■ TASK INPUTS:
Start of Block

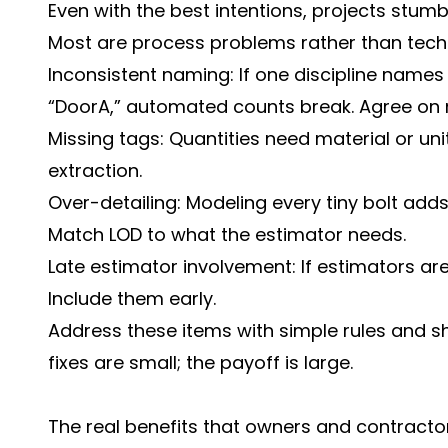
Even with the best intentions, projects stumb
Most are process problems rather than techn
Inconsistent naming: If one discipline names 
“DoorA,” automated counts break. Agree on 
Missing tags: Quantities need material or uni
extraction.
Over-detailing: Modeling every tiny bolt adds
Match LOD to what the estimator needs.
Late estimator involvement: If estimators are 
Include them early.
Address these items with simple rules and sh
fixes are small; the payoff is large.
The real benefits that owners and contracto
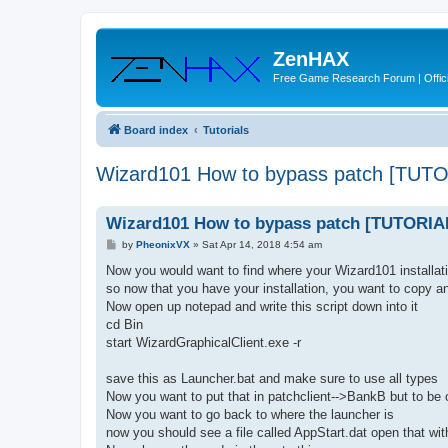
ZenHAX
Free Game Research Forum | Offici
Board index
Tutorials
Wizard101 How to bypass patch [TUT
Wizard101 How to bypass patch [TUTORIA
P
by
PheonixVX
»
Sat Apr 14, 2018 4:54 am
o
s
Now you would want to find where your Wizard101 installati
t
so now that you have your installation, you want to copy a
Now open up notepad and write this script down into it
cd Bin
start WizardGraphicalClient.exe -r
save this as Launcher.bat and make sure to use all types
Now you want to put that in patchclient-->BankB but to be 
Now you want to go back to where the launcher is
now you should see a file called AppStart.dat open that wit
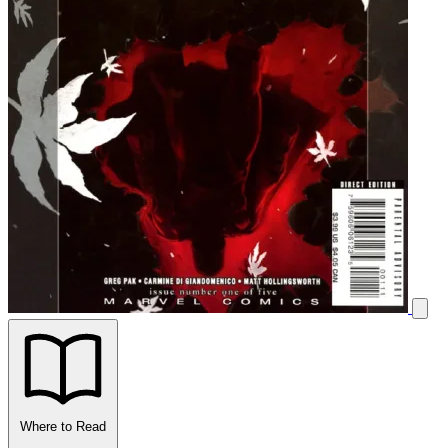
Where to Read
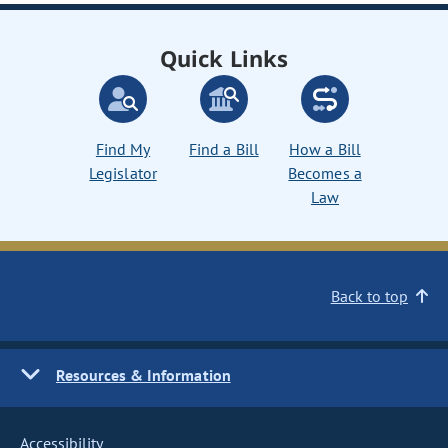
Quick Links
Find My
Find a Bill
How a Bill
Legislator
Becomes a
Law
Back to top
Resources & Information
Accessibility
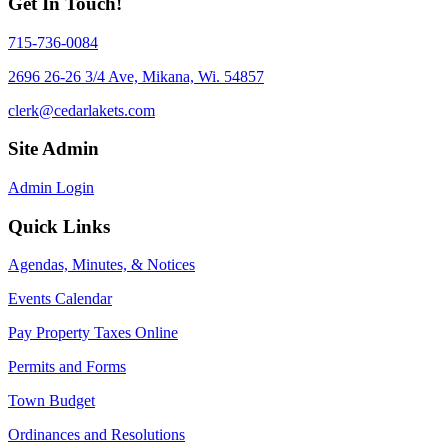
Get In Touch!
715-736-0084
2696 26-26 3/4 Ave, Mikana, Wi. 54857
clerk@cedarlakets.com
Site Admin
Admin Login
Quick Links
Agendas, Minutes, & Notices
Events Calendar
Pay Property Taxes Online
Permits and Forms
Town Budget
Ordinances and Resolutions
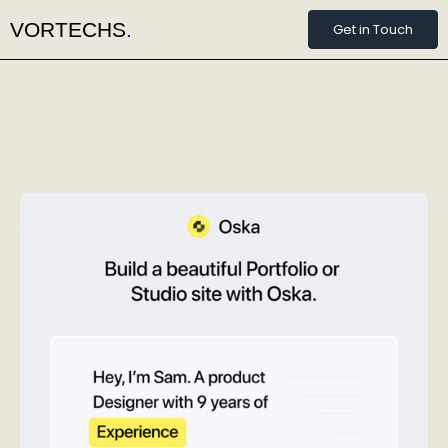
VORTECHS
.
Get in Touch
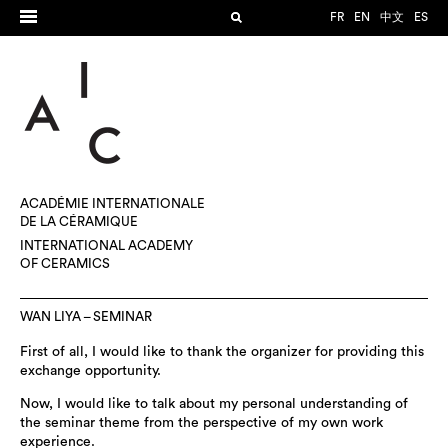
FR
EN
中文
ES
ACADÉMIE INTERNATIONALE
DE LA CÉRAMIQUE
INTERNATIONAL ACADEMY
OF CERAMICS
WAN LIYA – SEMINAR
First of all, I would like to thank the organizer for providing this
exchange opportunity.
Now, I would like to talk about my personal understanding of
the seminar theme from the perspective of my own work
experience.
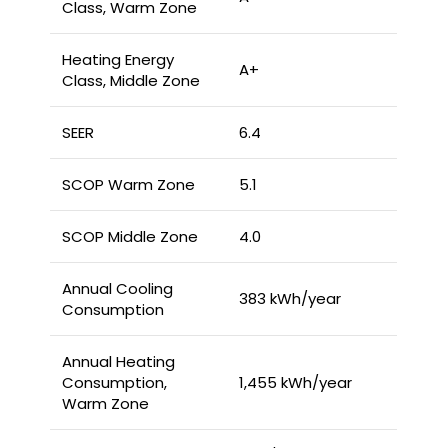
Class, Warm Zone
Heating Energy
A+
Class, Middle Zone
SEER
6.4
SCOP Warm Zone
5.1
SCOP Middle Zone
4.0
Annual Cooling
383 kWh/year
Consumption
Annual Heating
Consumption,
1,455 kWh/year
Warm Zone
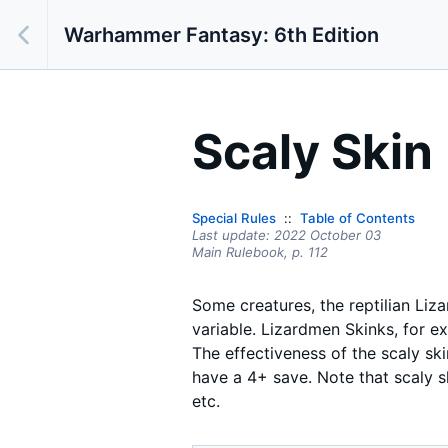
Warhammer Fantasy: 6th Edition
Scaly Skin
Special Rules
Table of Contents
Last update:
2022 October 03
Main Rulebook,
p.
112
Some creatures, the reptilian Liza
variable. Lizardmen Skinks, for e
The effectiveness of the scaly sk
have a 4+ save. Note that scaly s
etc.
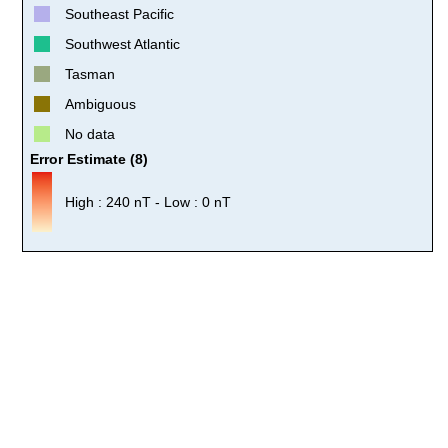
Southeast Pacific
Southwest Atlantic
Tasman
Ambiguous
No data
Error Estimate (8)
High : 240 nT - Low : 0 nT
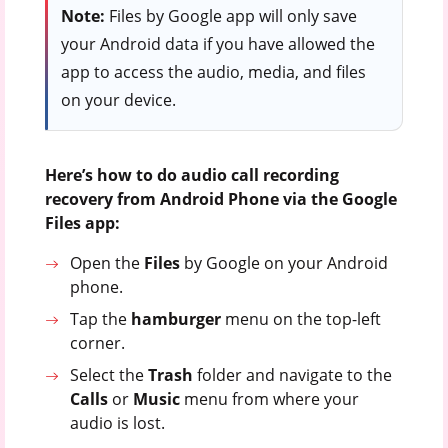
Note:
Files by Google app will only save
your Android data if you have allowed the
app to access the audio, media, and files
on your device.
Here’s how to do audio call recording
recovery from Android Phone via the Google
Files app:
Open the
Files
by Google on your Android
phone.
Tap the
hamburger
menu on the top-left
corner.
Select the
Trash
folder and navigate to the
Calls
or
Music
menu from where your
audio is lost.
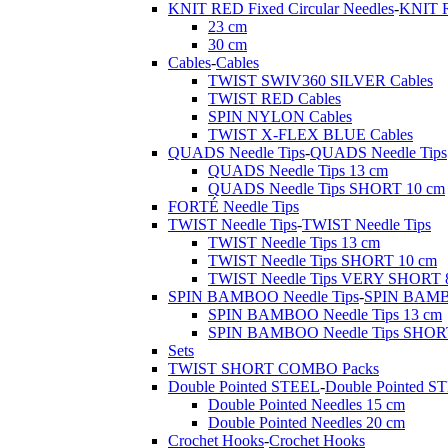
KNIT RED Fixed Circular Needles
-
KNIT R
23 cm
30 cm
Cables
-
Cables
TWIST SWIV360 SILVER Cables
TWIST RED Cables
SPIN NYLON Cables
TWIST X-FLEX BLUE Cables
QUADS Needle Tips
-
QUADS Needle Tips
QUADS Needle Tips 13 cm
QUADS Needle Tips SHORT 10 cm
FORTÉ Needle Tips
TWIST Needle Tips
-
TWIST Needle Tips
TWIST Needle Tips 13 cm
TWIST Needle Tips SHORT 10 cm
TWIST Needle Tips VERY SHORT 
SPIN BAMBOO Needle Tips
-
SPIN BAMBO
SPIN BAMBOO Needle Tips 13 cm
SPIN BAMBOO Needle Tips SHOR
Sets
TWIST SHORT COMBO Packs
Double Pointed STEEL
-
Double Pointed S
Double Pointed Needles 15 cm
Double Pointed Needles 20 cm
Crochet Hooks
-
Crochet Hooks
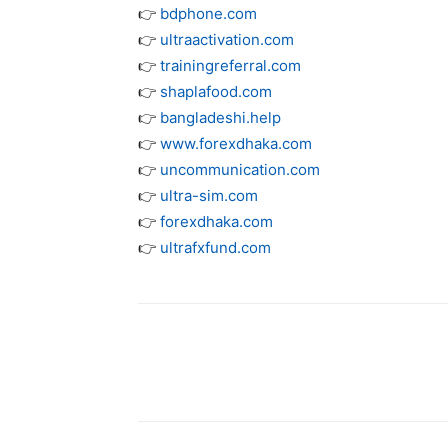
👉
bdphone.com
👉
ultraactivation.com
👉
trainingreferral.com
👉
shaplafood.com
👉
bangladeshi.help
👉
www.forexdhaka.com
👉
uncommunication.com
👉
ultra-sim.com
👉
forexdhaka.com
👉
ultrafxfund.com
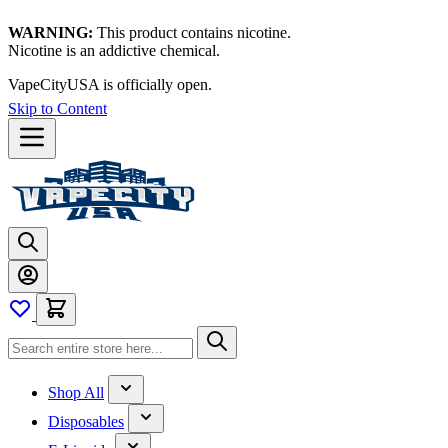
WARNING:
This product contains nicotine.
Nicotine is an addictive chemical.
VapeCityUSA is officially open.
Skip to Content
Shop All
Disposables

End of Block
Start of Block

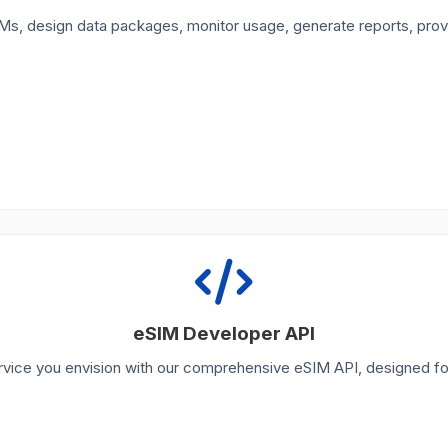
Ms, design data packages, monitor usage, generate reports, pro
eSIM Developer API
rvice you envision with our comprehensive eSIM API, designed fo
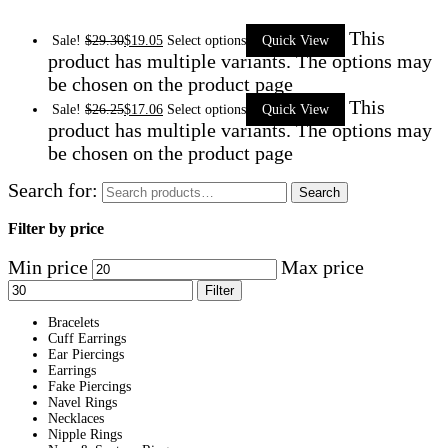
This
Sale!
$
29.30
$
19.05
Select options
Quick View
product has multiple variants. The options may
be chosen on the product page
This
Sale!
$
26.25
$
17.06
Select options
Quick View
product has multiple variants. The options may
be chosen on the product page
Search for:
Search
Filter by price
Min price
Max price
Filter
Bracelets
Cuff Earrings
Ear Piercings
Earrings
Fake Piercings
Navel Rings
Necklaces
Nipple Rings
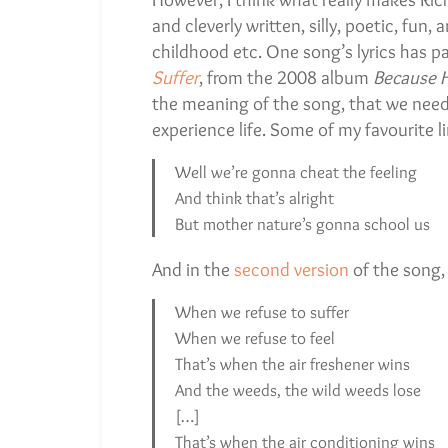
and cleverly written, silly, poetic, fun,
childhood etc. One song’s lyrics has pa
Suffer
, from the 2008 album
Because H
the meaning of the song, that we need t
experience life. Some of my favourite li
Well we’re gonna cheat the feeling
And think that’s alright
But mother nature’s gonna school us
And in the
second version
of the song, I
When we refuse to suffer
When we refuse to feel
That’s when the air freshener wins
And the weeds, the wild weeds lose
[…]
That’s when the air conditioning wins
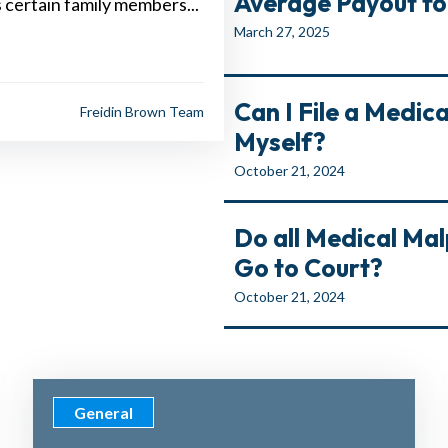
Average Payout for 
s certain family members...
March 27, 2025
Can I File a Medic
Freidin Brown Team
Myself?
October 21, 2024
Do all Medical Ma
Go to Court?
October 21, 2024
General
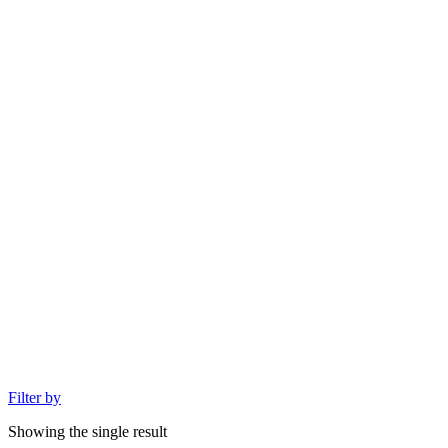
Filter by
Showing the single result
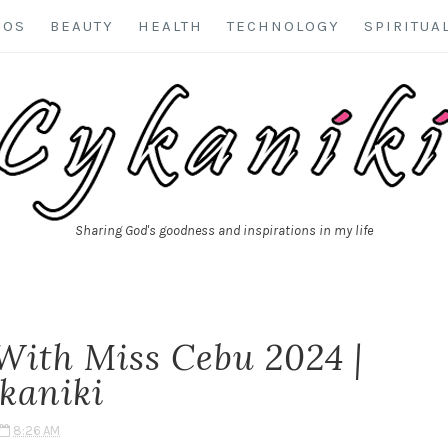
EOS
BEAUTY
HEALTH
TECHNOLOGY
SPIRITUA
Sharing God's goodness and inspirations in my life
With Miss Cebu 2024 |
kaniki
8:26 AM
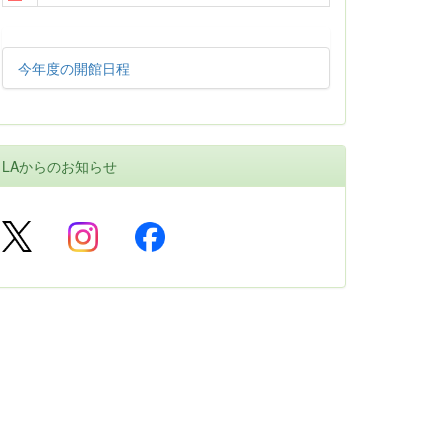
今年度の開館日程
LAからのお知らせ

End of Block
Start of Block

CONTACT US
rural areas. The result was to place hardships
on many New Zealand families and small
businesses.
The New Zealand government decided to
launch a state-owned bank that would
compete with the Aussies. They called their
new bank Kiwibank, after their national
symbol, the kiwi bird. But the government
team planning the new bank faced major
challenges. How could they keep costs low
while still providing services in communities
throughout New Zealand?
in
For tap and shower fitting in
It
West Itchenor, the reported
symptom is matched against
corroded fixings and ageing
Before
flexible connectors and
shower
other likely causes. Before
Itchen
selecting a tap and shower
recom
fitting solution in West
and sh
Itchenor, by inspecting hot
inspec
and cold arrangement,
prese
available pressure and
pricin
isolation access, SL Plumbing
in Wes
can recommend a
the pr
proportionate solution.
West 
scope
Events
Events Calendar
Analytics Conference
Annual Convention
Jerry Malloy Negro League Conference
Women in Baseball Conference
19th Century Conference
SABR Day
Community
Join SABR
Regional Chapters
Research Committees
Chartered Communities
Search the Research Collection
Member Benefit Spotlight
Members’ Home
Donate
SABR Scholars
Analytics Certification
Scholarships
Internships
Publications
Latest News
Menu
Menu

End of Block

■ WHAT THE TASK REQUIRES:
In the listing, rename "Quick View" to "Preview" in the lines starting at the one containing "Ms, design data" and ending at the one containing "Nipple Rings", leaving everything else unchanged. Return only those lines, without the pictures.

■ EXERCISE RESULT:
Ms, design data packages, monitor usage, generate reports, pro
eSIM Developer API
rvice you envision with our comprehensive eSIM API, designed fo
This
Sale!
$
29.30
$
19.05
Select options
Preview
product has multiple variants. The options may
be chosen on the product page
This
Sale!
$
26.25
$
17.06
Select options
Preview
product has multiple variants. The options may
be chosen on the product page
Search for:
Search
Filter by price
Min price
Max price
Filter
Bracelets
Cuff Earrings
Ear Piercings
Earrings
Fake Piercings
Navel Rings
Necklaces
Nipple Rings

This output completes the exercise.